The logistics are working well. The modules are being delivered. It's being lined out and proceeding quite nicely.
No, that's fair. I think given the performance of the quarter, we won't try to put you on the rack or stretch you right here.
Well, I appreciate that.
The follow-up question is we think about the outperformance in the Permian this quarter and I mean it's been building for a while just really spiked up here. Between the operated and the non operated and thinking about your comments on the high density fracs and so forth, is should we think about the outperformance being overwhelmingly within Chevron operated rigs or spread out? In other words, what you're learning in your own wells is being applied even to the non op. I'm just as we think about a change in rig percentages operated versus non operated, whether or not that would affect growth going forward?

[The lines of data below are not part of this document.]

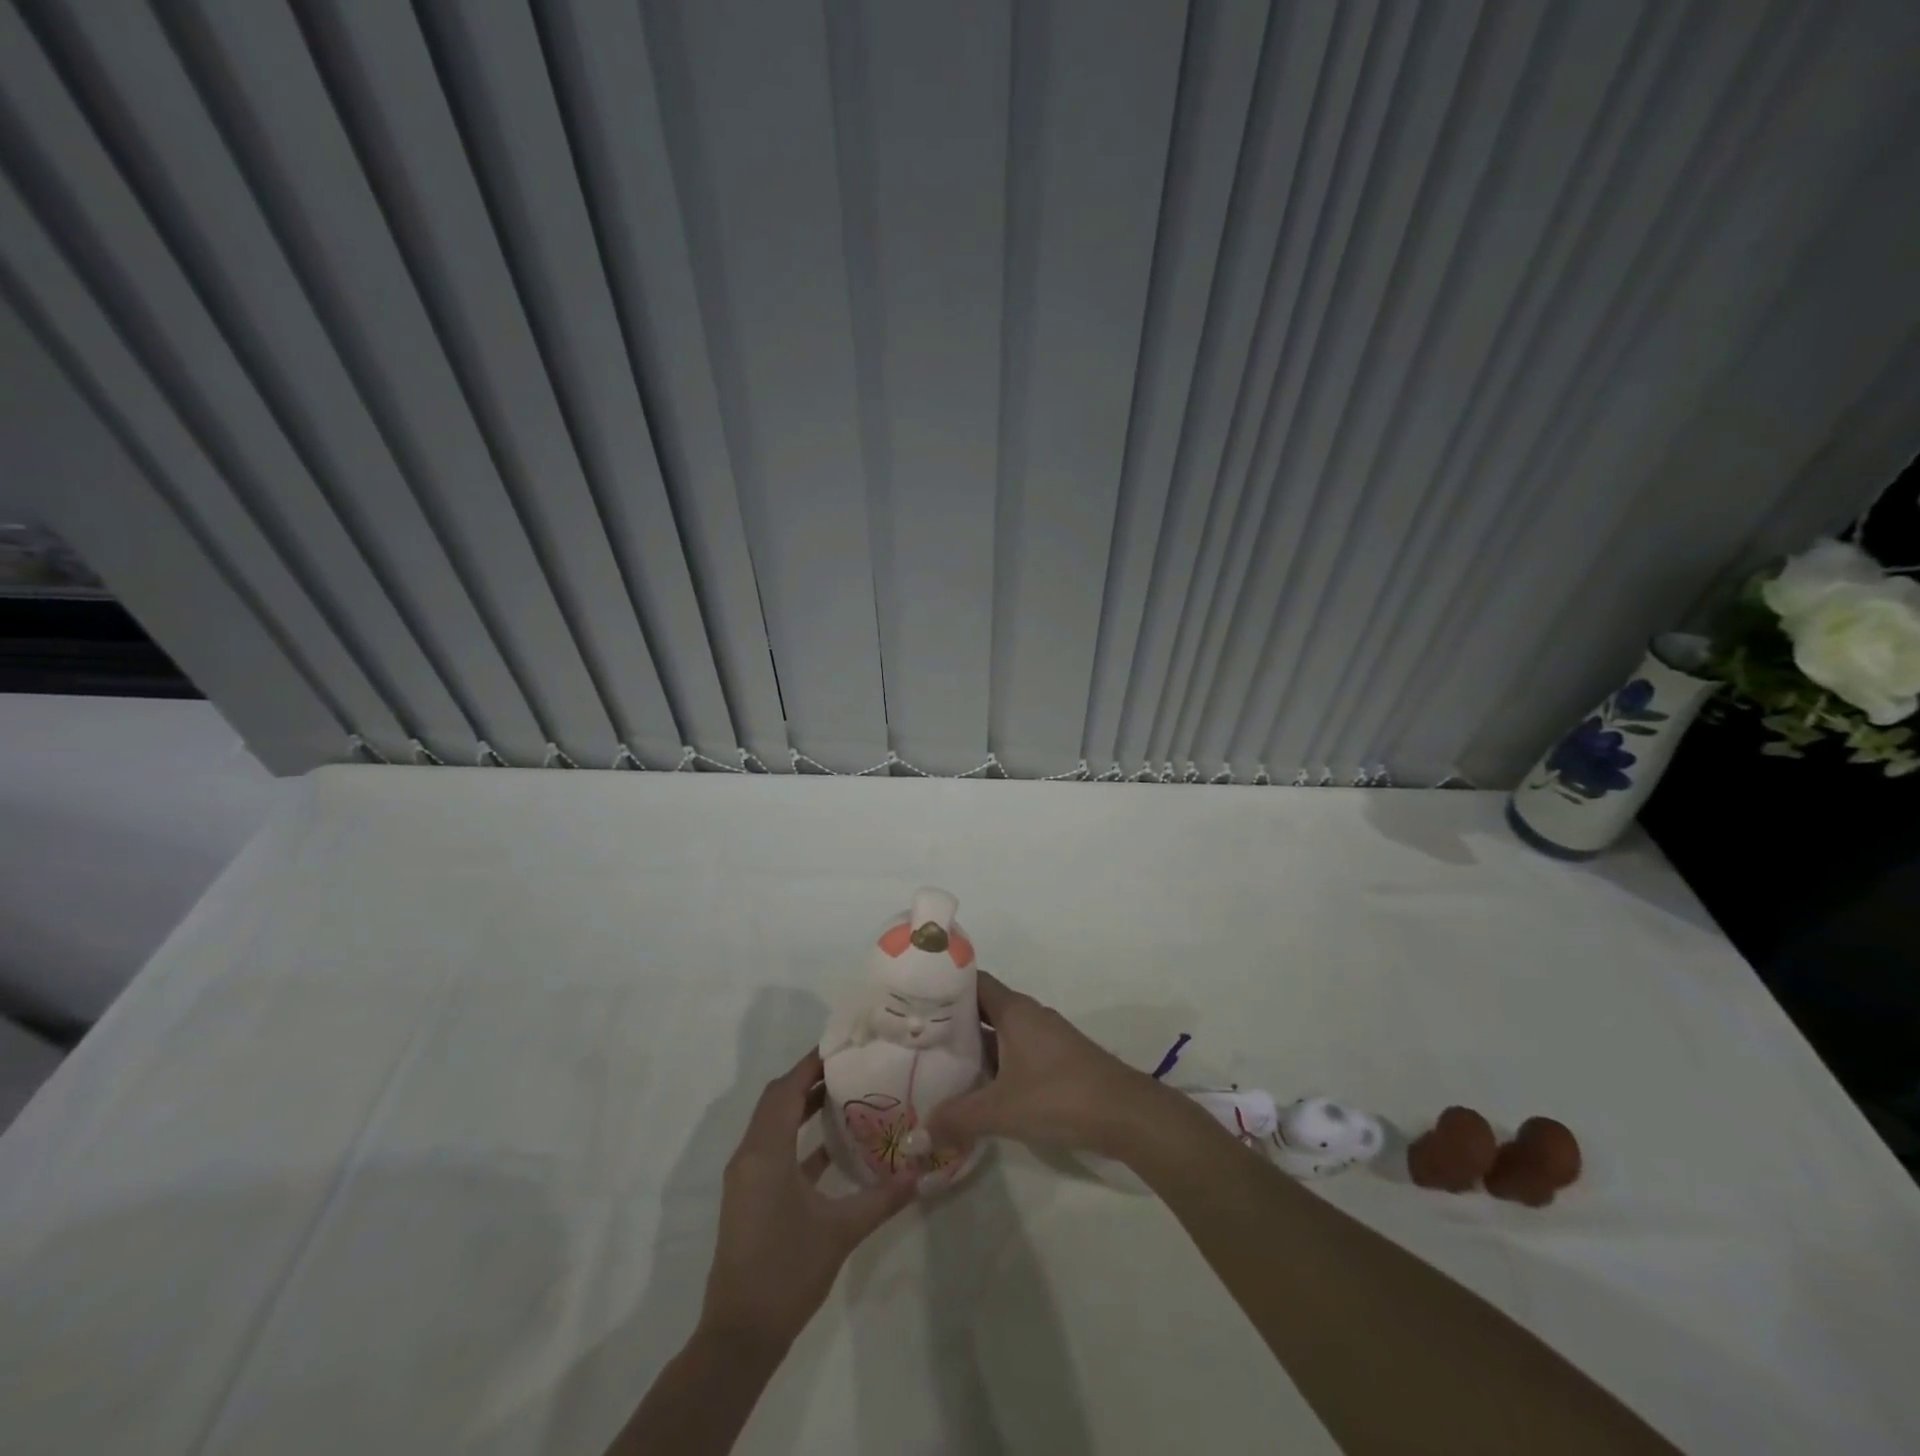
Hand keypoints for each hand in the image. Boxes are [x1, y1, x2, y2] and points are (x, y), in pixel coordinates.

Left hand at [699, 1050, 916, 1351]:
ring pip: (773, 1123)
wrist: (739, 1335)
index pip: (787, 1090)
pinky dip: (798, 1137)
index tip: (844, 1046)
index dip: (812, 1064)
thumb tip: (921, 1171)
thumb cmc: (787, 1272)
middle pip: (777, 1100)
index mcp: (765, 1153)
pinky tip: (832, 1145)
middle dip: (809, 1079)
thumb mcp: (841, 1231)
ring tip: (845, 1093)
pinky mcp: (750, 1196)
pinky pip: (773, 1148)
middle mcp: (750, 1155)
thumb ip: (882, 1198)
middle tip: (850, 1065)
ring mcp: (746, 1177)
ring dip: (803, 1106)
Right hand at [927, 970, 1171, 1158]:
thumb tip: (915, 1135)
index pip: (971, 982)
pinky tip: (976, 1087)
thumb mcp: (1001, 1110)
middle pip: (982, 1007)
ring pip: (999, 1032)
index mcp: (1014, 1010)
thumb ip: (956, 1119)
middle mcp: (1028, 1014)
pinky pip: (1014, 1050)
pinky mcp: (1055, 1059)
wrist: (1126, 1114)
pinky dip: (993, 1062)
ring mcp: (1044, 1036)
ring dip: (973, 1045)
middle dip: (951, 1021)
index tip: (912, 999)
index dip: (943, 986)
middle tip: (915, 1037)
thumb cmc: (1060, 1096)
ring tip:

Yes. So I would say in the quarter, the contribution in terms of absolute production between operated and non operated was about the same. We had been building up rig activity as well as the non ops had too, but of course the non ops had kind of rig activity that had started and production activity that started several years previously. In the quarter are relatively comparable between non op and co op. Both areas are seeing improvement.
All right, great. Thank you.
Thanks, Roger.
Thank you. Our final question for today comes from the line of Sam Margolin from Wolfe Research. Your question please.
Good morning. I'm sorry it's late stage in the call. I sort of have a thematic question, but I'll try to keep it concise. You made a reference to fiscal terms kind of tightening or escalating in Thailand that might be happening in other places too. And at the same time, even with cost inflation in the Permian accounted for sort of effectively the opposite is happening where you're getting more efficient and economics are improving.
So I guess my question is just broadly, how do you manage that? In the past, you've kind of set a level of where you think unconventional production could be within your portfolio, but if the economics on a relative basis are getting so much better than they are everywhere else, What's the process of kind of managing your mix here to make sure that you're optimized when things on the screen seem to incent you to go wildly in one direction?
Yes. Sam, I would just say, we have a fundamental belief in the value of diversification and having a diversified portfolio. And we have several legacy assets, whether you think of Australia or unconventional in the Permian, TCO, Deepwater, we have several significant asset classes that we want to continue to pursue. And you're right, in some locations around the world, you'll see a tightening of fiscal terms. But in other locations around the world, you see the fact that the host governments are realizing that in order to incent foreign investment, they need to revise the fiscal terms in a more kind of favorable to the investor, like a Chevron would be situation.
So it ebbs and flows and we're in the business for the long term. And so we just we continue to assess our portfolio and try to make the best decisions we can make, not only for short term, but also for long term production growth, reserve replacement, cash flow growth, dividend growth, etcetera. So it's a we look at it as a portfolio.
All right. Thanks so much for all the color on a long call.
Okay. Thank you. Okay. I guess that was our last call. So I want to thank everybody for your time today.
We certainly appreciate your interest in Chevron and we appreciate everyone's participation on the call. Have a good day. Jonathan, back to you.
Thank you. Ladies and gentlemen, this concludes Chevron's 3rd quarter 2018 earnings conference call. You may now disconnect.